I am old enough to have seen a lot of people come and go out of my live, and me go in and out from theirs. That's fine.
If anyone I know or I am in contact with was to tell me they don't like me, I would...
- First, I would try to think why they wanted to say that to me since it's very... not friendly and very much not the way adult people are supposed to behave when meeting one another.
- Then, if I can't find anything I have done wrong that would explain their feeling towards me (and that should be something I would want to change too), like suggested, I would move on. Having already considered what I may have done wrong and supposedly found nothing or nothing that I would want to change if I could, why should I waste more of my time about someone's else feelings toward me?
We would probably see a lot less, if at all, since I don't need many people around me to feel ok and since I don't see any reason to impose myself where I'm not wanted. That's the most likely thing to happen, that and me making a note of it in my journal if I think it's worth noting.
Edit: typos.
It only matters when someone wants to make their dislike of you your problem.
I competed in roller derby with a guy who told me to my face he didn't like me, but he was respectful and never withheld coaching, scrimmaged with me and was a good teammate, and we otherwise just stayed out of each others' space. We just didn't have personalities that meshed.
It was no big deal.
This is the most constructive situation
I don't think it occurs to many people that you can dislike someone and also not actively be a jerk to them.
It happens all of the time in professional environments.
"I don't need you to."
^ Best Reply.
Simple,
Isn't petty. Doesn't explicitly say you don't like them.
Shows confidence that their opinion isn't important to you if they are that immature.
If they were mature, they would have explained what their beef is, and not a vague 'don't like you' kind of response.
If they can't articulate what you said or action you took that makes them not like you. They aren't worth your time.
Why bother responding?
Then we have something in common
“I don’t think about you at all”
"Oh nooooooo"
"K"
A: "Must be doing something right then."
B: "Oh no! Anyway..."
C: "That's nice. I'm thinking chicken for dinner."
D: "Did you say something?"
Depends on the context.
Someone in a romantic relationship? Emotional wreck, even if they just said it out of anger.
A trusted friend? Most likely take some time to think about my personal choices.
Some random person I've never met, or who I dislike? Wouldn't care one bit unless they gave a reason why and they were right.

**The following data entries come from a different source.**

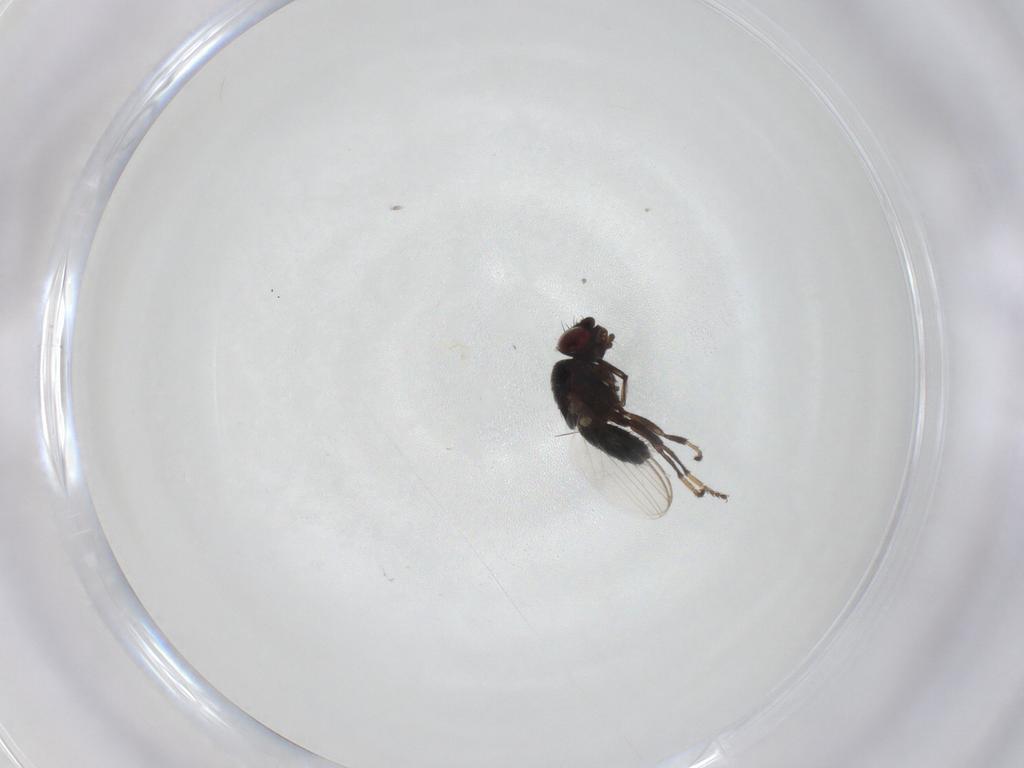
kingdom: Animalia
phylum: Arthropoda
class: Insecta
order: Diptera
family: Milichiidae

"Good for you" in a cheery voice
Thanks mom
"Sounds like a personal problem."
"Same."
I ask why.
"something we have in common"
"You're wrong. I'm very likable."
And then proceed to stare them down.
Casually ignore them and walk away.
Then I'm not in sight anymore I circle back around and follow them to their car, noting their plate number to I can pay a police buddy to get me an address. The I follow them to until I know where they work and what their job is.
Then I take on training and job experience that would make me a good manager for that type of work, and monitor job postings at their company until I see my opening, nail the interview, and become their boss.
At this point, they've likely moved on and forgotten who I am.
But I haven't forgotten them.
I proceed to make their job miserable and impossible, until one day I call them into my office to explain that why need to let them go for poor performance. Then I lean way in, right up in their face, and say quietly "And, to be honest... I don't like you."
Then I quit and go back to my normal life. No sweat off my back.
And that kids, is why you always leave a note!
Goddamn, I am traumatised. HIS ARM!!!
Oops, forgot to answer the question, tho others have. "Oh no, anyway." is my answer
Same
I give them a thumbs up.
Me neither.
If this is a follow up to his friend doesn't like you and he has death sentance in 12 systems then cut off his arm!
Scream in their face "you don't even fucking know me!"